— START Data listing —
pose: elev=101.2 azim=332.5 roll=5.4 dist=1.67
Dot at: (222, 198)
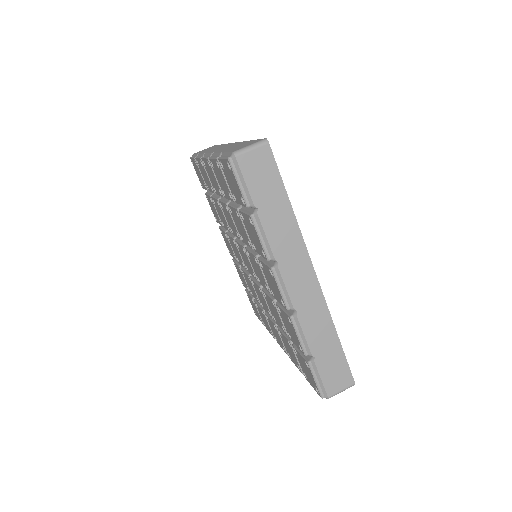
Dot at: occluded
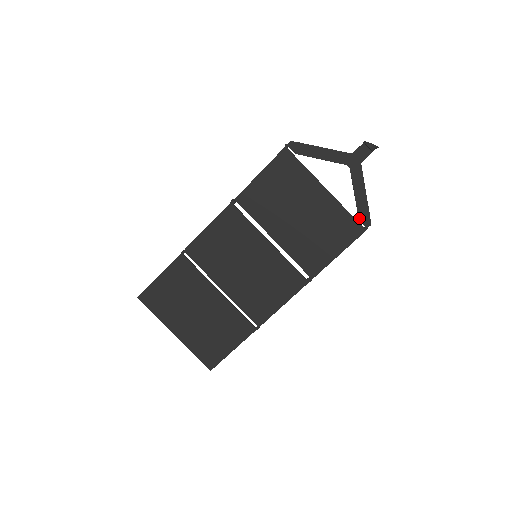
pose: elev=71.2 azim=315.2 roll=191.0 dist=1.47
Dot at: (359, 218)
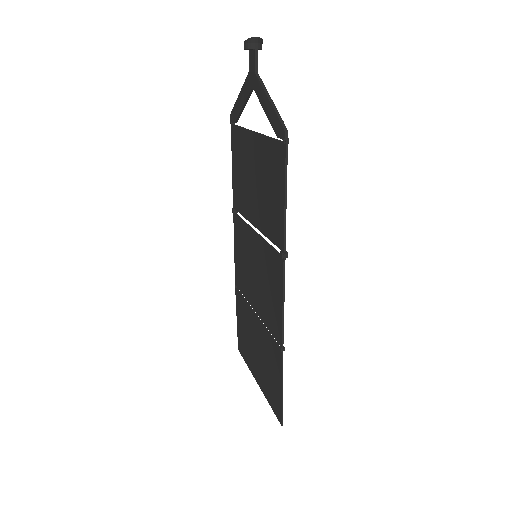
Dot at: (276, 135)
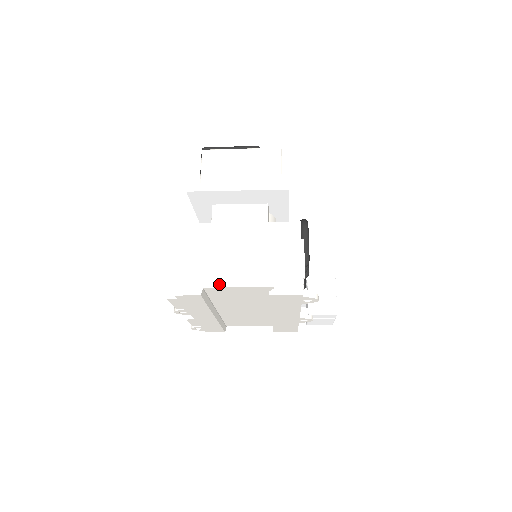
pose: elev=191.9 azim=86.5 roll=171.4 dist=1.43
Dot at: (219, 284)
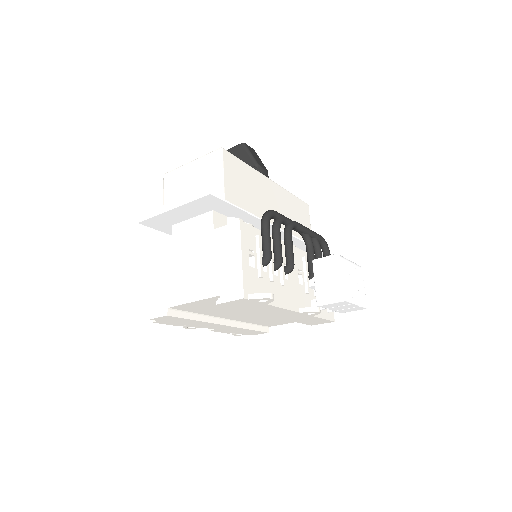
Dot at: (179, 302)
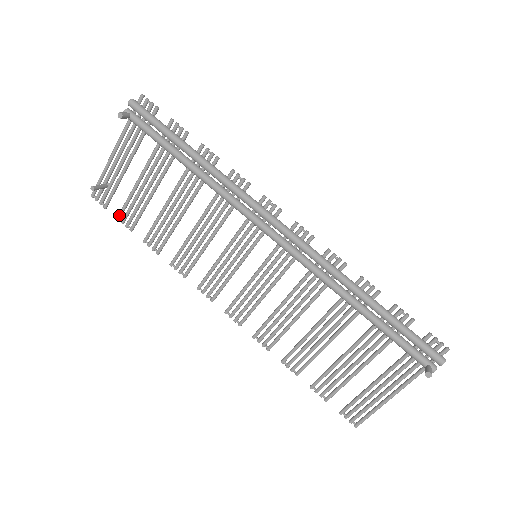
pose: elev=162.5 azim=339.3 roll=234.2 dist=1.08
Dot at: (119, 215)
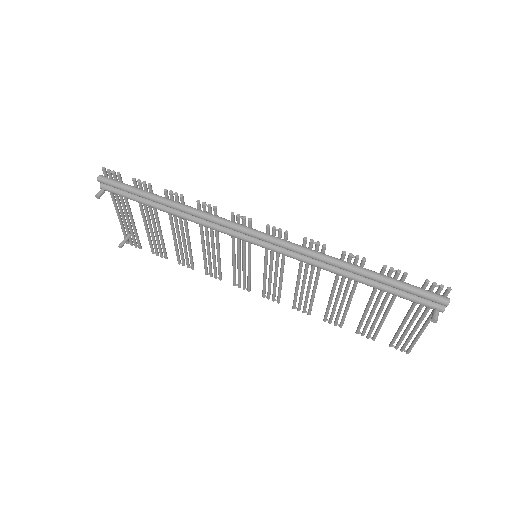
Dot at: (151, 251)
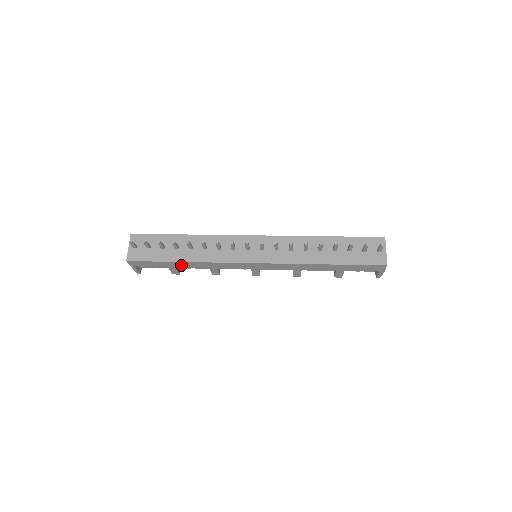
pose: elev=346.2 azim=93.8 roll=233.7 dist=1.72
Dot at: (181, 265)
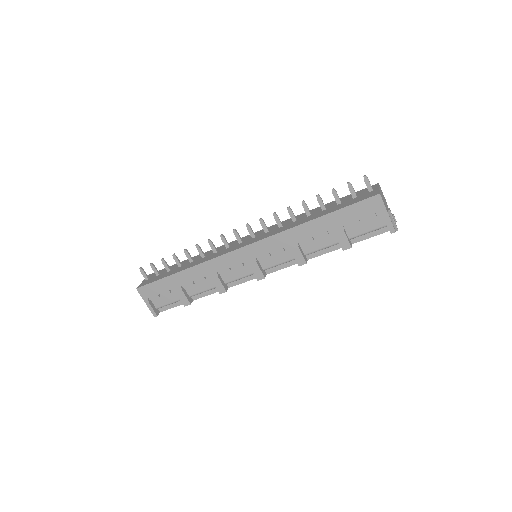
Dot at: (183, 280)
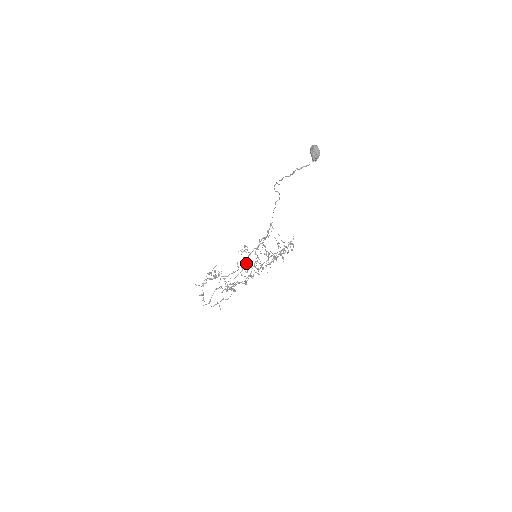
— END Data listing —
— START Data listing —
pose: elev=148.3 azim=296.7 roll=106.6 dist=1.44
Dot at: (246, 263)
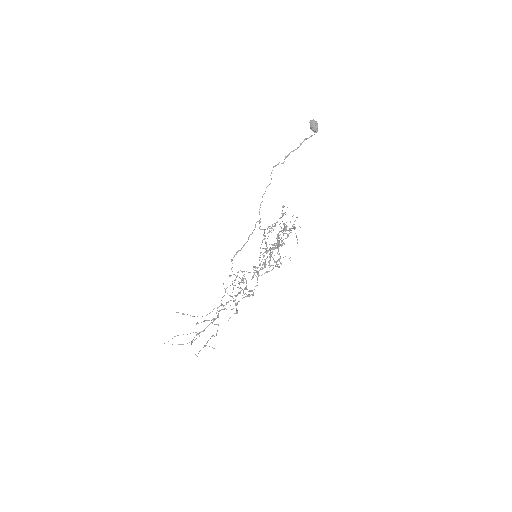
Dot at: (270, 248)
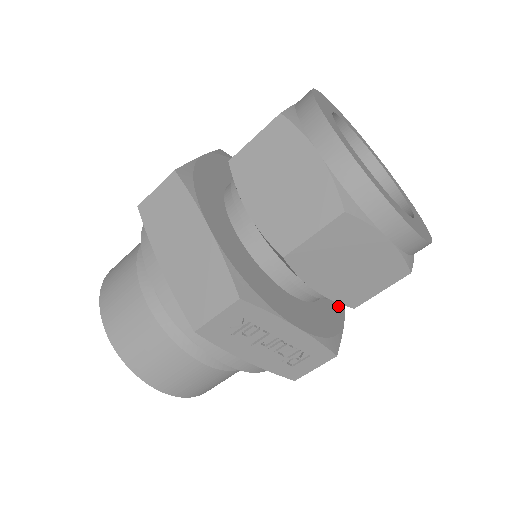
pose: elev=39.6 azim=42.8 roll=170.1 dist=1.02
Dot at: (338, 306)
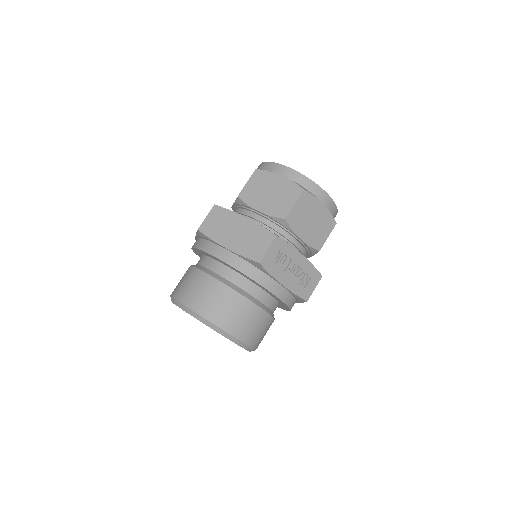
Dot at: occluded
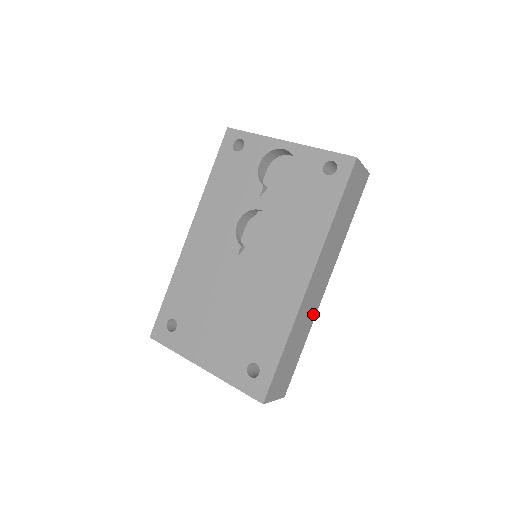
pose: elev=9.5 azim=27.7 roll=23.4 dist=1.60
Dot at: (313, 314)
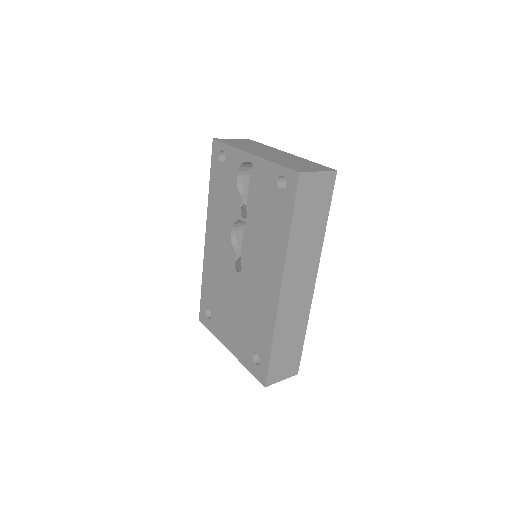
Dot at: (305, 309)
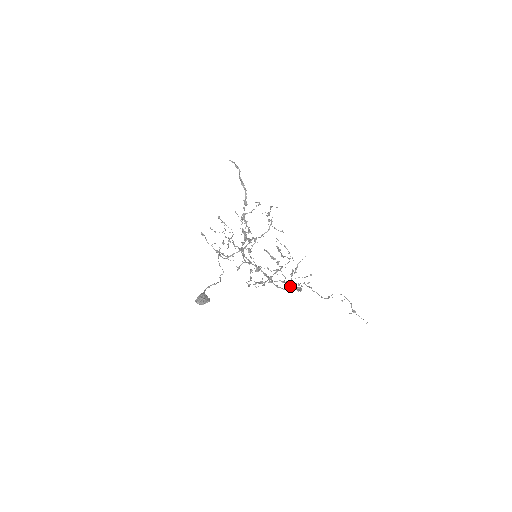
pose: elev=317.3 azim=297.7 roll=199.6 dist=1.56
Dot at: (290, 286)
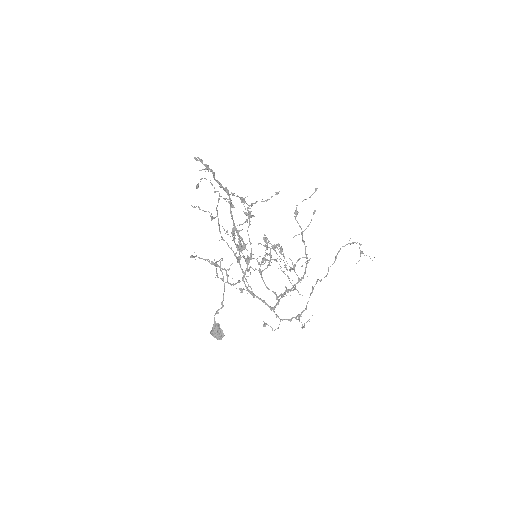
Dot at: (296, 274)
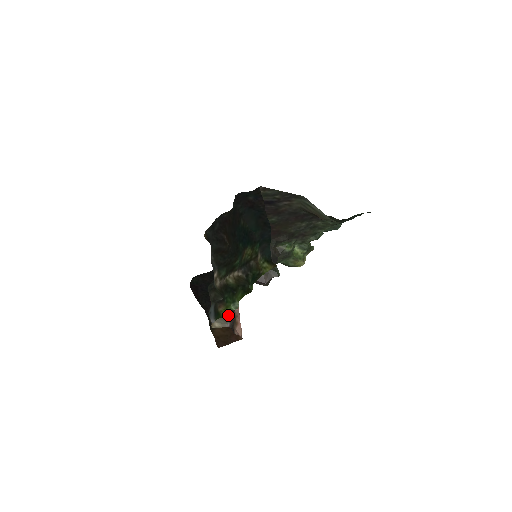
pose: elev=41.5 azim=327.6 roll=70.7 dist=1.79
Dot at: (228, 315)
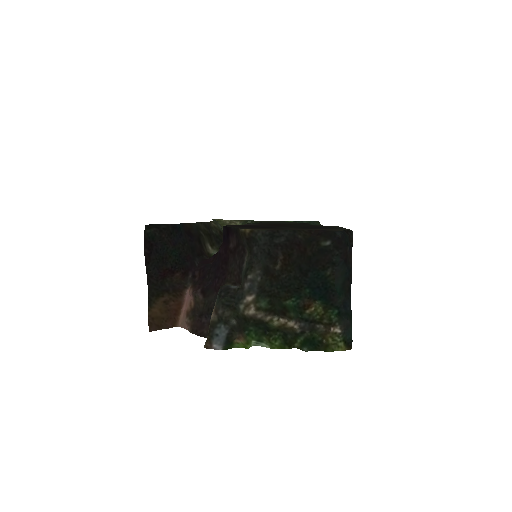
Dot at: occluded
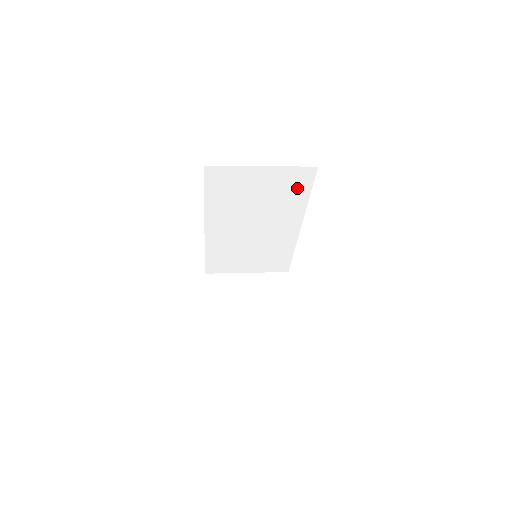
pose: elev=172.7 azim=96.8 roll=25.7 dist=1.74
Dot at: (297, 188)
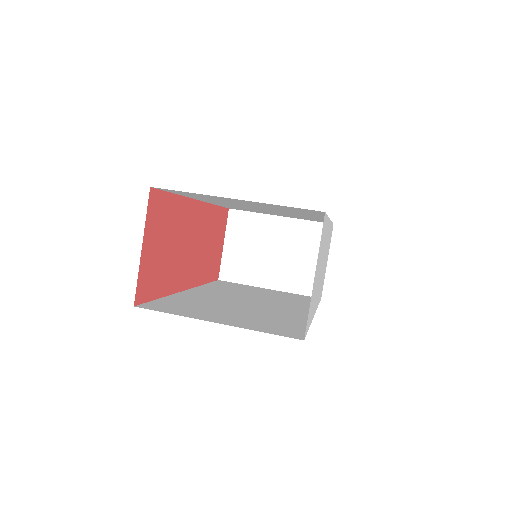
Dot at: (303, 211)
— END Data listing —
— START Data listing —
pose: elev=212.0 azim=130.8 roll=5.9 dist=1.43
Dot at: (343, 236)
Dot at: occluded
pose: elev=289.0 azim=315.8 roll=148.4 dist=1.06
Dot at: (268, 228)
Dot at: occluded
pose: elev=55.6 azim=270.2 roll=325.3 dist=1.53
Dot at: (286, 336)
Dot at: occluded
— END Data listing —
** What to produce **
Copy the records from the line with "pose: elev=317.3 azim=297.7" to the line with "Dot at: (303, 211)", renaming "dist" to "distance" and keeping everything else the same. Leave the pictures out.

** Task solution **
pose: elev=317.3 azim=297.7 roll=199.6 distance=1.56
Dot at: (290, 286)
Dot at: (296, 274)
pose: elev=41.5 azim=327.6 roll=70.7 distance=1.79
Dot at: (228, 315)
Dot at: occluded
pose: elev=172.7 azim=96.8 roll=25.7 distance=1.74
Dot at: (297, 188)
Dot at: (303, 211)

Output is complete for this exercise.